▸ **課題 1**: 蚊と音楽に関する記事のうち、「蚊がサウンドでコミュニケーシ」から「い」と判断したからだという。」までの部分を、末尾の語句も含めて一字一句そのまま書き写してください。
▸ **課題 2**: 蚊と音楽に関する記事に名前が出てくる感染症を、すべて列挙してください。

蚊がサウンドでコミュニケーションを行うことは以前から知られており、マレーシアのサラワク大学のHamady Diengらは、轟音でEDMの楽曲を流せば蚊のコミュニケーションを妨害できると考えたという。
彼らがなぜ、スクリレックスの楽曲を選んだのかは明かされていないが、一部の報道によると「音量やピッチが実験に用いるのにふさわしい」と判断したからだという。
研究の対象としたのはデング熱を伝染させるネッタイシマカで、この蚊は黄熱やジカ熱の伝染病ウイルスを運んでいる。「ScienceDirect」に掲載された論文では「サウンドが、蚊が仲間や血を吸う対象からのシグナルを受け取ることを妨げる」と述べられた。スクリレックスの曲を聞かされた蚊は、そうでない蚊より活動が鈍くなり、血を吸う行為や交尾数が減ったという。
しかし、音楽で蚊の活動を鈍らせるというアイデアに、疑問を呈する科学者もいる。ロンドン・スクール・オブ・ハイジーン & トロピカル・メディスンのJames Logan教授は「蚊の活動の妨げになるほどの大音量で音楽をかけるのは、夏の音楽フェスティバルのような状況下でしか考えられない」と話した。
スクリレックス自身もこのアイデアには納得がいかないらしく「エイプリルフールのジョークみたいな話だ」と、ツイッターに投稿を行った。ただし、今回のニュースが拡散したことで、2010年にリリースされたこの楽曲のユーチューブ動画の再生回数はみるみる上昇し、コメント欄には「これが蚊たちが大嫌いな音楽だ」といった投稿が相次いだ。
スクリレックスのファンたちにとって、彼の楽曲に蚊よけ効果があるというのは嬉しいニュースかもしれない。しかし、Logan教授はその効果を信頼しすぎないほうがいいとアドバイスする。
「蚊よけ対策としては、もっと現実的な方法を選ぶことを私は薦める」と教授は述べた。

▸ **提供資料**:

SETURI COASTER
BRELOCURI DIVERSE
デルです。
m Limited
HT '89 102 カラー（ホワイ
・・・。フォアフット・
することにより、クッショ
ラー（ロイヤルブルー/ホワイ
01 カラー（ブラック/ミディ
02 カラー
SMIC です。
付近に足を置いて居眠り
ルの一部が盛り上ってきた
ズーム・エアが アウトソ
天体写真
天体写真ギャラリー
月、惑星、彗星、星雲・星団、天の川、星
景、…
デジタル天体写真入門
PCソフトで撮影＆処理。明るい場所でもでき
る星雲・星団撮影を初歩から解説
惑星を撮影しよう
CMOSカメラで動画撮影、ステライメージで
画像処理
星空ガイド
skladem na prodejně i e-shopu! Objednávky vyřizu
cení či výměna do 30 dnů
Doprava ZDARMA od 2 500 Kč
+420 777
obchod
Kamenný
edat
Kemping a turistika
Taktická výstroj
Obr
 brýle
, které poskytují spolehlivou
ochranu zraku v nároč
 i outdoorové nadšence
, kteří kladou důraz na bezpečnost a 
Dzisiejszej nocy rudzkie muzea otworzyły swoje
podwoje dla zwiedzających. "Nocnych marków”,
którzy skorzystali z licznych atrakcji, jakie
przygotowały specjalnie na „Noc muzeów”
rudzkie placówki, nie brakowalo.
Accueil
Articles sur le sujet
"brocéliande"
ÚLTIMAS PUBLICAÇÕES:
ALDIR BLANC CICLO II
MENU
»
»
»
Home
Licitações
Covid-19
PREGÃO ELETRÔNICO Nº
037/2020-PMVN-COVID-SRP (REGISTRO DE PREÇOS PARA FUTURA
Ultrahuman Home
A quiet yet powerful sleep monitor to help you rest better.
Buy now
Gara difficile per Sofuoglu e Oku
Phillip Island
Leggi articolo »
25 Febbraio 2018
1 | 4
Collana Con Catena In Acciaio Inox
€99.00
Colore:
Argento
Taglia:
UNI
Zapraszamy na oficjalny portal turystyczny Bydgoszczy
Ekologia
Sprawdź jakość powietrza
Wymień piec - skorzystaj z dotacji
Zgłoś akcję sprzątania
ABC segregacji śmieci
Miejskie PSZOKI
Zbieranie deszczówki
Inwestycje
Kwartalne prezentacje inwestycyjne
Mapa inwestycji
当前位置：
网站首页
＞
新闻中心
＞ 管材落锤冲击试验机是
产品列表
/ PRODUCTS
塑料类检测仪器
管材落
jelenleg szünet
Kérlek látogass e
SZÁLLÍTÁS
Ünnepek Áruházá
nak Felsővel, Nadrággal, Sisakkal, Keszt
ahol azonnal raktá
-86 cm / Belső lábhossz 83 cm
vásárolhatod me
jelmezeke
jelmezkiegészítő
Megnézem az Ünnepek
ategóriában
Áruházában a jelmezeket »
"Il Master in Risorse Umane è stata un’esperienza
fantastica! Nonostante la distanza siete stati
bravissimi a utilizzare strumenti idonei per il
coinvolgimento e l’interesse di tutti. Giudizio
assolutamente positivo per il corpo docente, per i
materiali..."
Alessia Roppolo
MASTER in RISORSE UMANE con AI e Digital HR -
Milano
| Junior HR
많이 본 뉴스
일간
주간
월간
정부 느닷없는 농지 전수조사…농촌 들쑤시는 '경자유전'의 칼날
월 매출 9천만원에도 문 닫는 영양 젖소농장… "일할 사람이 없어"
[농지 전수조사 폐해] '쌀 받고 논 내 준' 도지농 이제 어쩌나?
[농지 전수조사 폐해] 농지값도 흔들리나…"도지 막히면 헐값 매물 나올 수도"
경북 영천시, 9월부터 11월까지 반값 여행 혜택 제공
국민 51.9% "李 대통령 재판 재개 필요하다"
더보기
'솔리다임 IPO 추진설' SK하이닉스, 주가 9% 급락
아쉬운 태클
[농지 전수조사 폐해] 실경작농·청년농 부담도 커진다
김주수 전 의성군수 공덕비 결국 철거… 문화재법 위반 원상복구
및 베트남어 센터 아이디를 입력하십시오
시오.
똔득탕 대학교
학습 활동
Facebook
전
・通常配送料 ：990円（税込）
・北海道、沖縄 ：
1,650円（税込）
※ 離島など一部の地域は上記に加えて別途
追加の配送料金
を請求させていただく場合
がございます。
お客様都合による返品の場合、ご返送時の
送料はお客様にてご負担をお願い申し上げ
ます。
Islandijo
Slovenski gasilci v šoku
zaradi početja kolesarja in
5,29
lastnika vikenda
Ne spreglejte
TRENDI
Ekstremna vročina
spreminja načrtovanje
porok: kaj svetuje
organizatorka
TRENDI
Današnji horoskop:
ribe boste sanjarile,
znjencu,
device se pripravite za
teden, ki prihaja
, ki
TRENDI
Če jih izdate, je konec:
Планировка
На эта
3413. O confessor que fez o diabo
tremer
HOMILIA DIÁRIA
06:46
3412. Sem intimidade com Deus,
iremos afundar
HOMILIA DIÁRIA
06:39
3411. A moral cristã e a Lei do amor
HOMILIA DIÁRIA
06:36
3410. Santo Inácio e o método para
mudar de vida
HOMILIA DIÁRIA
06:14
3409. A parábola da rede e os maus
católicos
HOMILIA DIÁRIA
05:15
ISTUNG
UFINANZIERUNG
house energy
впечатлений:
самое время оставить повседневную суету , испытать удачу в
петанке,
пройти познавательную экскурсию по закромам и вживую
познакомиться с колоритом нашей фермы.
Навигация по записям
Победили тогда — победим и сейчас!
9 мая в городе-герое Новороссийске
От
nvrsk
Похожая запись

▸ **解答 1**:
蚊がサウンドでコミュニケーションを行うことは以前から知られており、マレーシアのサラワク大学のHamady Diengらは、轟音でEDMの楽曲を流せば蚊のコミュニケーションを妨害できると考えたという。
彼らがなぜ、スクリレックスの楽曲を選んだのかは明かされていないが、一部の報道によると「音量やピッチが実験に用いるのにふさわしい」と判断したからだという。

▸ **解答 2**:
デング熱
黄熱
ジカ熱